Install and configure spark under centos7 # mkdir spark# cd / usr/spark#tar-zxvf spark-2.3.1-bin-hadoop2.7.tgz#vim / etc/profile# add spark environment variables, such as under path, export out # source / etc/profile# and enter the conf directory Make a copy of spark-env.sh.template and rename it spark-env.sh#cd / usr/spark/spark-2.3.1-bin-hadoop2.7/conf#cp spark-env.sh.template spark-env.sh#vim spark-env.shexport scala_home=/usr/scala/scala-2.13.0-m4export java_home=/usr/lib/jvm/jre-1.8.0-openjdk-1.8.0.171-8.b10.el7_5.x86_64export hadoop_ Home=/usr/hadoop/hadoop-3.1.0export hadoop_conf_dir=$hadoop_home/etc/hadoopexport spark_home=/usr/spark/spark-2.3.1-bin-hadoop2.7export spark_master_ip=masterexport spark_executor_memory=1g# enters the conf directory Copy a copy of slaves.template to be renamed slaves#cd / usr/spark/spark-2.3.1-bin-hadoop2.7/conf#cp slaves.template slaves#vim slaves# add node domain name to slaves file # master / / the domain name is centos7-1 # slave1 / / the domain name is centos7-2 # slave2 / / the domain name is centos7-3

Start spark

# start the hadoop node before starting spark # cd / usr/hadoop/hadoop-3.1.0/#sbin/start-all.sh#jps / / check whether the started thread has started the hadoop # cd / usr/spark/spark-2.3.1-bin-hadoop2.7#sbin/start-all.sh Note: spark must also be installed on the slave1\ slave2 node as above Or copy a copy directly to the slave1,slave2 node # scp-r / usr/spark root@slave1ip:/usr/spark

The startup information is as follows:

Starting org.apache.spark.deploy.master.master, logging to / usr/spark/logs/spark-root-org.apache.spark.deploy.master.master-1-master.out

Slave2: starting org.apache.spark.deploy.worker.worker, logging to / usr/spark/logs/spark-root-org.apache.spark.deploy.worker.worker-1-slave2.com.cn.out

Slave1: starting org.apache.spark.deploy.worker.worker, logging to / usr/spark/logs/spark-root-org.apache.spark.deploy.worker.worker-1-slave1.com.cn.out

Master: starting org.apache.spark.deploy.worker.worker, logging to / usr/spark/logs/spark-root-org.apache.spark.deploy.worker.worker-1-master.out

Test the spark cluster:

Open the spark cluster on the master node with a browser

This is the end of the content of "how to install and configure Spark under centOS7". Thank you for reading. If you want to know more about the industry, you can follow the website, the editor will output more high-quality practical articles for you!

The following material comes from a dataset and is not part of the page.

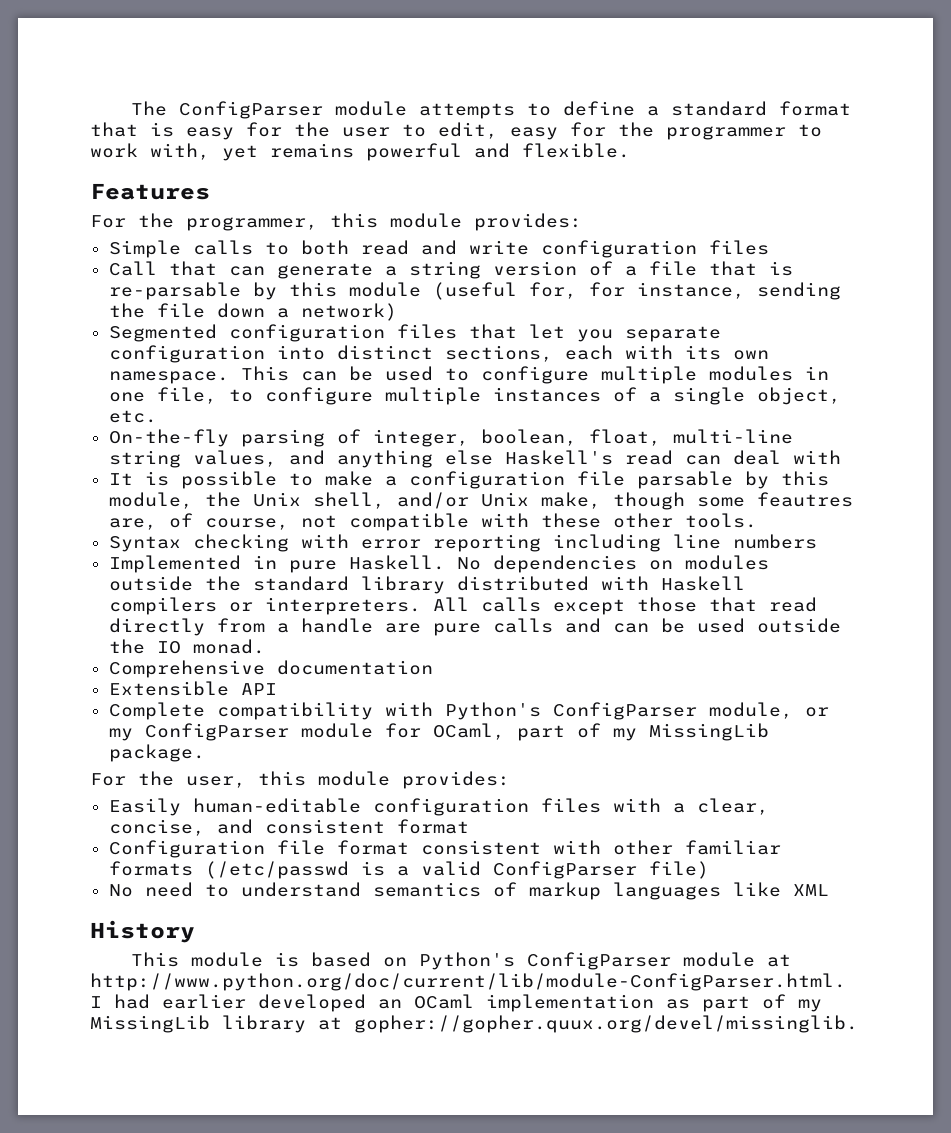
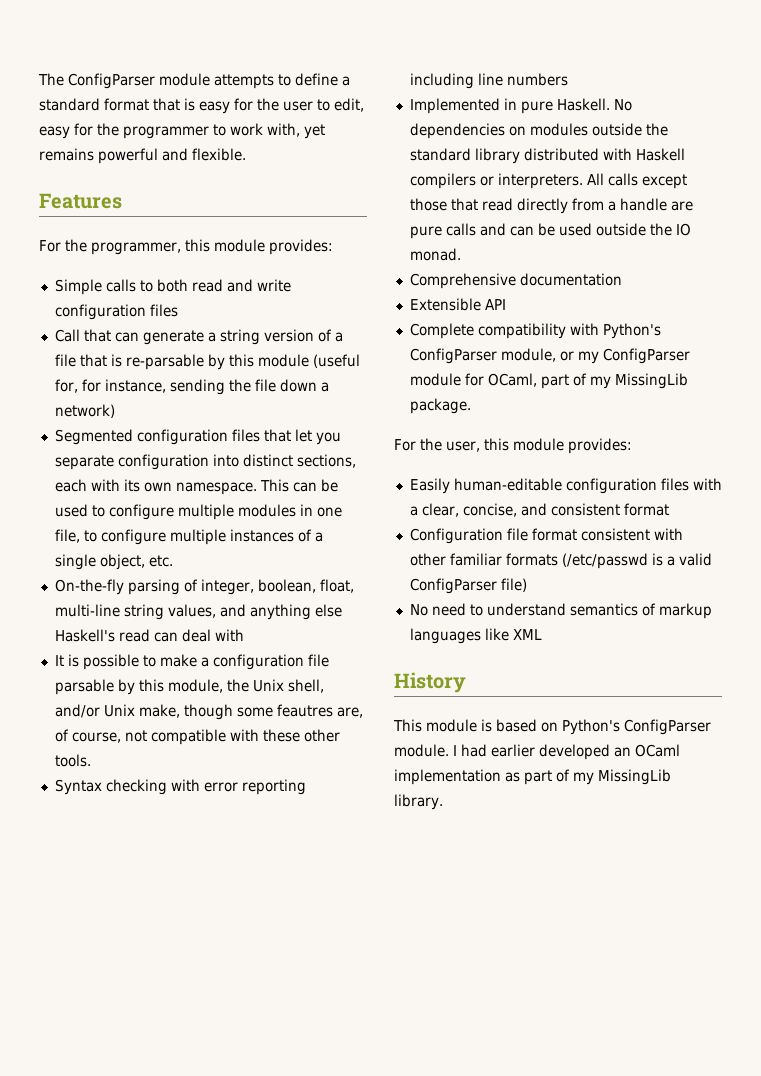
[683,952,792,967] [90,973,846,991] module at http://www.python.org/doc/current/lib/module-ConfigParser.html. -> [394,744,449,757] module.
[222,1015,858,1033] library at gopher://gopher.quux.org/devel/missinglib. -> [394,794,443,810] library.

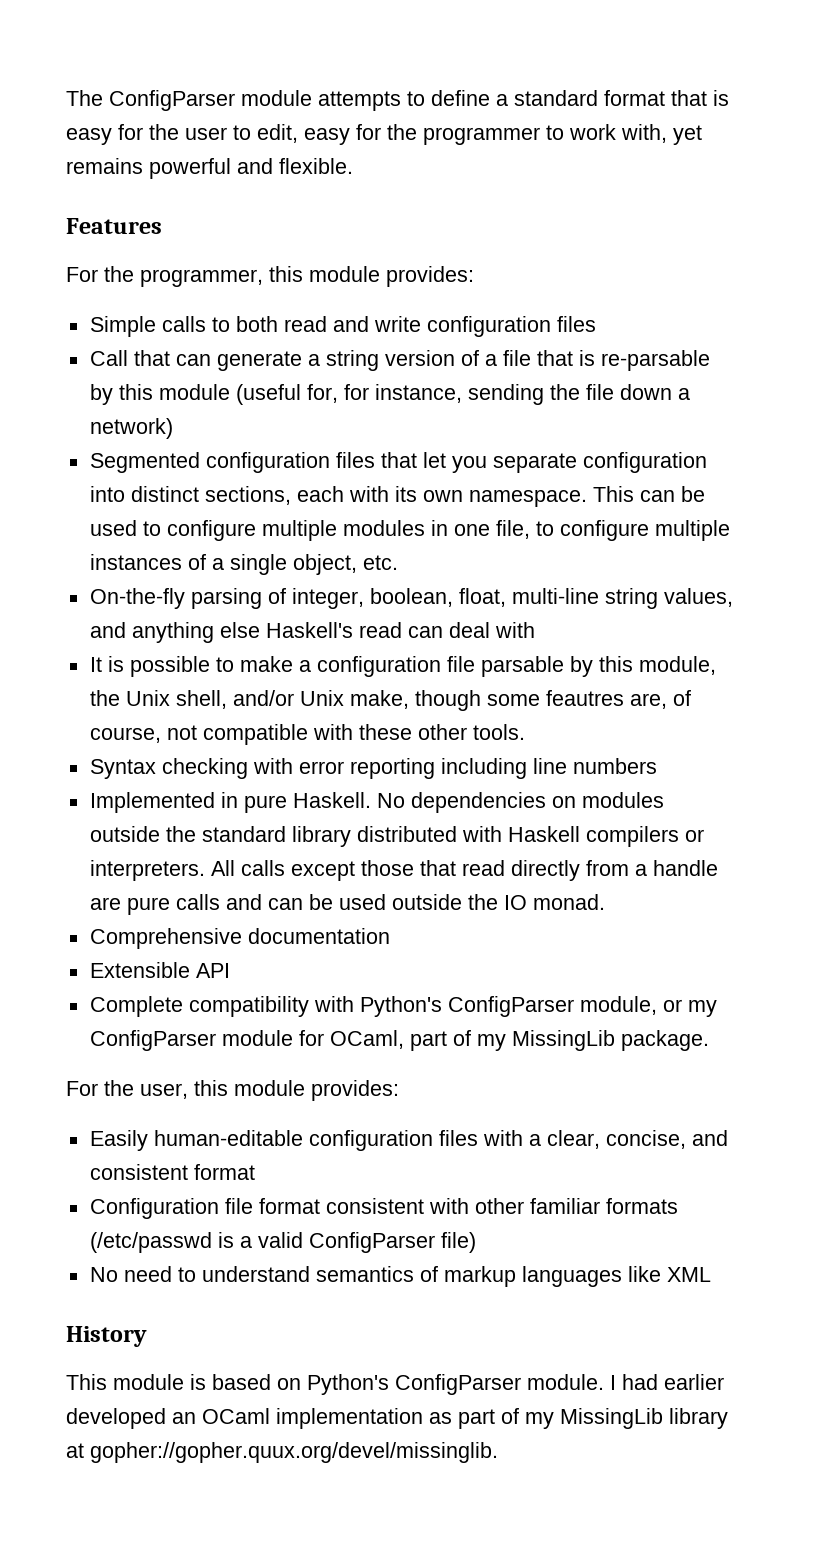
[394,794,443,810] library. -> [669,1408,728,1429] [66,1442,498,1463] library at gopher://gopher.quux.org/devel/missinglib.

Welcome to subscribe "Shulou Technology Information " to get latest news, interesting things and hot topics in the IT industry, and controls the hottest and latest Internet news, technology news and IT industry trends.

*The comments in the above article only represent the author's personal views and do not represent the views and positions of this website. If you have more insights, please feel free to contribute and share.